Rem Koolhaas uses architecture, dance and film to represent the "current condition of Italy"
Venice Architecture Biennale 2014: Rem Koolhaas explains the concept behind his Monditalia exhibition, in which dancers and musicians perform amongst the architectural exhibits, in the second part of our video interview filmed in Venice.
Filling the length of the 300-metre-long Arsenale in Venice, which visitors enter through a dramatic entrance consisting of thousands of glass bulbs and Swarovski crystals, Monditalia aims to represent the state of Italian architecture throughout the peninsular.
"I exploited the length of the Arsenale and the length of Italy and basically cut it in parts so that, starting from the south, you get a sense of the condition of this country," Koolhaas explains. "You see a range of 80 movies and 40 architectural projects that represent a scan of Italy."

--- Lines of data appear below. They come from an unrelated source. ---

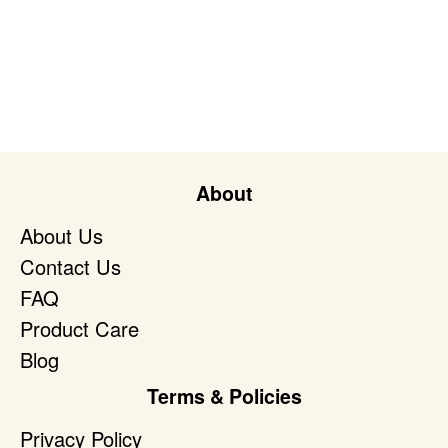
About
About Us
Contact Us
FAQ
Product Care
Blog
Terms & Policies
Privacy Policy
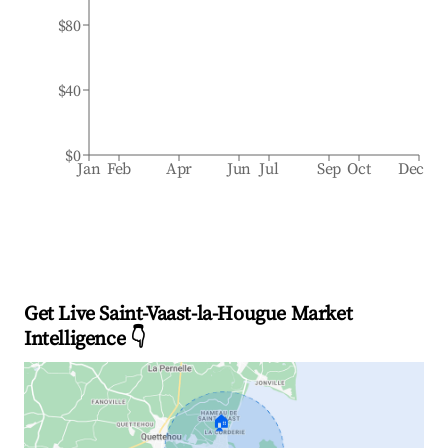
$80
$40
$0
Jan
Feb
Apr
Jun
Jul
Sep
Oct
Dec
Get Live Saint-Vaast-la-Hougue Market
Intelligence 👇
🏠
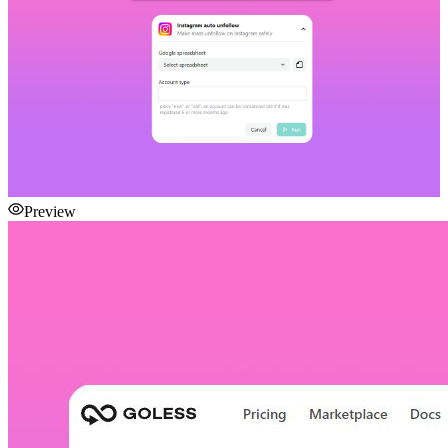
Preview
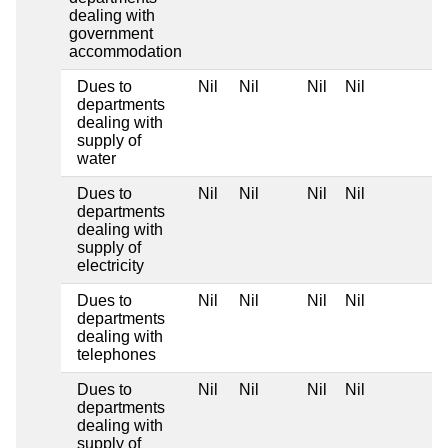
dealing with
government
accommodation
Dues to
Nil
Nil
Nil
Nil
departments
dealing with
supply of
water
Dues to
Nil
Nil
Nil
Nil
departments
dealing with
supply of
electricity
Dues to
Nil
Nil
Nil
Nil
departments
dealing with
telephones
Dues to
Nil
Nil
Nil
Nil
departments
dealing with
supply of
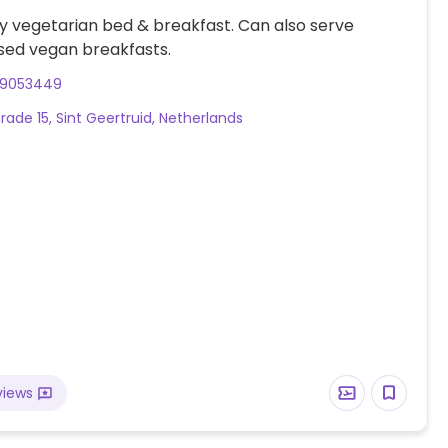
ly vegetarian bed & breakfast. Can also serve
sed vegan breakfasts.
29053449
rade 15, Sint Geertruid, Netherlands
views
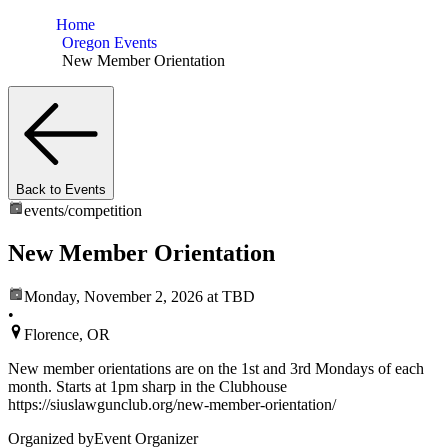
Home
Oregon Events
New Member Orientation
Back to Events
events/
competition
New Member Orientation
Monday, November 2, 2026
at TBD
•
Florence, OR
New member orientations are on the 1st and 3rd Mondays of each
month. Starts at 1pm sharp in the Clubhouse
https://siuslawgunclub.org/new-member-orientation/
Organized by
Event Organizer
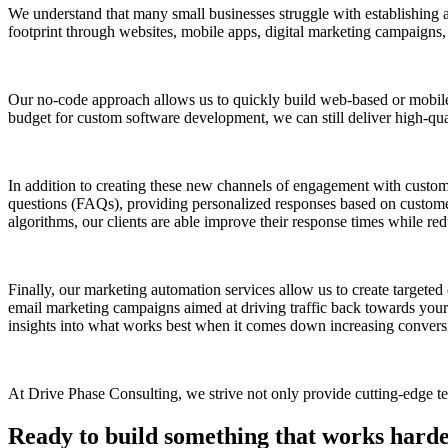
We understand that many small businesses struggle with establishing a 
footprint through websites, mobile apps, digital marketing campaigns,
Our no-code approach allows us to quickly build web-based or mobile
budget for custom software development, we can still deliver high-quali
In addition to creating these new channels of engagement with custo
questions (FAQs), providing personalized responses based on customer
algorithms, our clients are able improve their response times while red
Finally, our marketing automation services allow us to create targete
email marketing campaigns aimed at driving traffic back towards your
insights into what works best when it comes down increasing conversi
At Drive Phase Consulting, we strive not only provide cutting-edge tec
Ready to build something that works hard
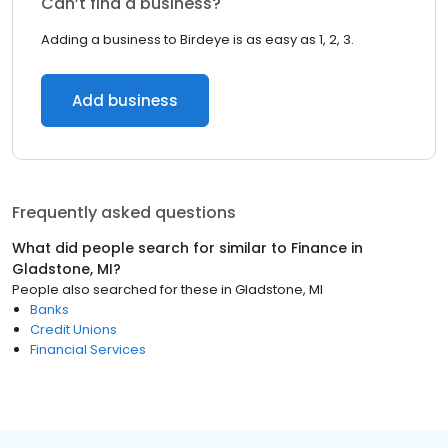
Can’t find a business?
Adding a business to Birdeye is as easy as 1, 2, 3.
Add business
Frequently asked questions
What did people search for similar to
Finance
in
Gladstone, MI
?
People also searched for these
in
Gladstone, MI
Banks
Credit Unions
Financial Services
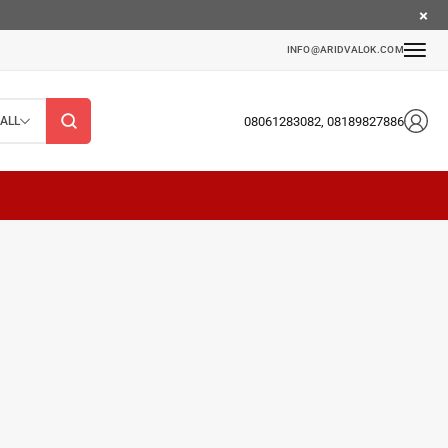
INFO@ARIDVALOK.COM
08061283082, 08189827886
ALL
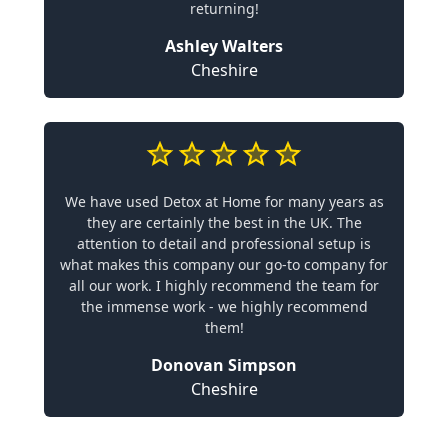
returning!
Ashley Walters
Cheshire
We have used Detox at Home for many years as
they are certainly the best in the UK. The
attention to detail and professional setup is
what makes this company our go-to company for
all our work. I highly recommend the team for
the immense work - we highly recommend
them!
Donovan Simpson
Cheshire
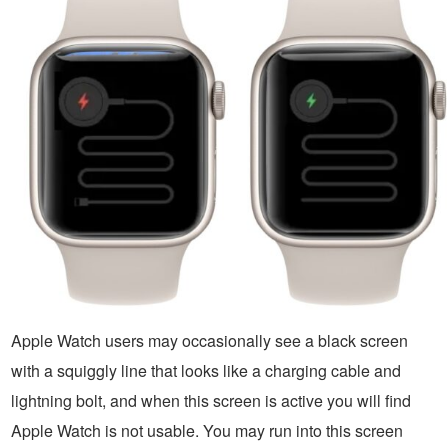
Apple Watch users may occasionally see a black screen
with a squiggly line that looks like a charging cable and
lightning bolt, and when this screen is active you will find
Apple Watch is not usable. You may run into this screen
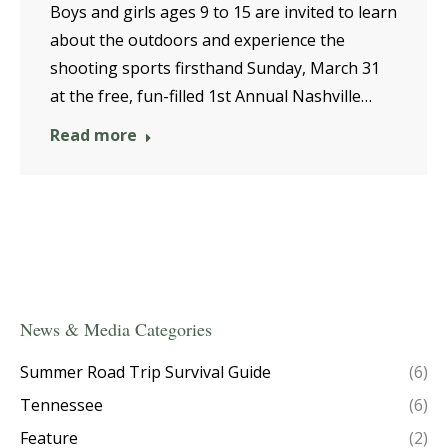
Boys and girls ages 9 to 15 are invited to learn
about the outdoors and experience the
shooting sports firsthand Sunday, March 31
at the free, fun-filled 1st Annual Nashville…
Read more
News & Media Categories
Summer Road Trip Survival Guide
(6)
Tennessee
(6)
Feature
(2)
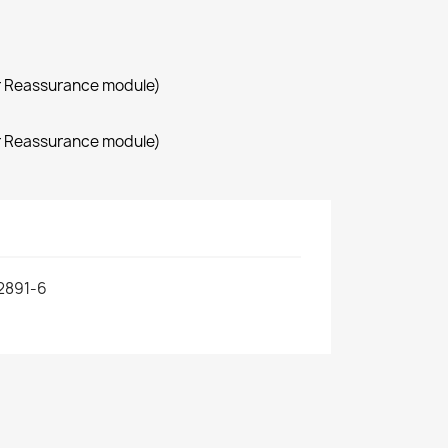
r Reassurance module)
r Reassurance module)
2891-6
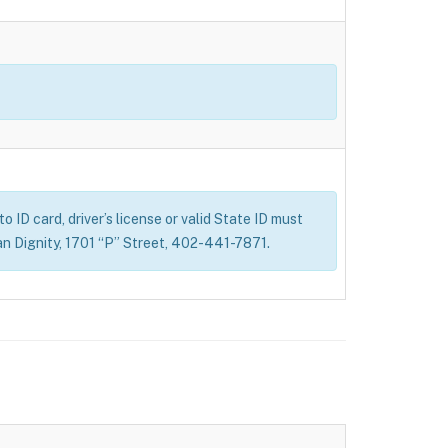
 ID card, driver’s license or valid State ID must
n Dignity, 1701 “P” Street, 402-441-7871.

Dotted along the Arsenale, amongst the architecture projects and video clips projected on screens suspended from the ceiling, are a series of areas dedicated to the performing arts.
"It is not occupied entirely by architecture," Koolhaas says. "It mobilises dance, theatre, music and film."
The exhibition focuses on Italy's political and economic landscape as much as its built environment. Koolhaas believes the country can be seen as a microcosm for much of the western world.
"I think Italy is obviously an amazing country with an amazing history and an enormous potential, but at this moment it has difficulty to realise that potential," he says. "In that sense it's very similar to the Netherlands, to Belgium, to Germany, to England."
"Basically every country in the world struggles with this paradox: on the one hand [it has] unbelievable gifts, on the other hand [there is an] incapability to realise it. So [the exhibition] is not [about] Italy as an example, but Italy as a prototype of our current condition."
Koolhaas also curated the Elements exhibition at the biennale's Central Pavilion, which focusses on architectural components such as elevators and escalators.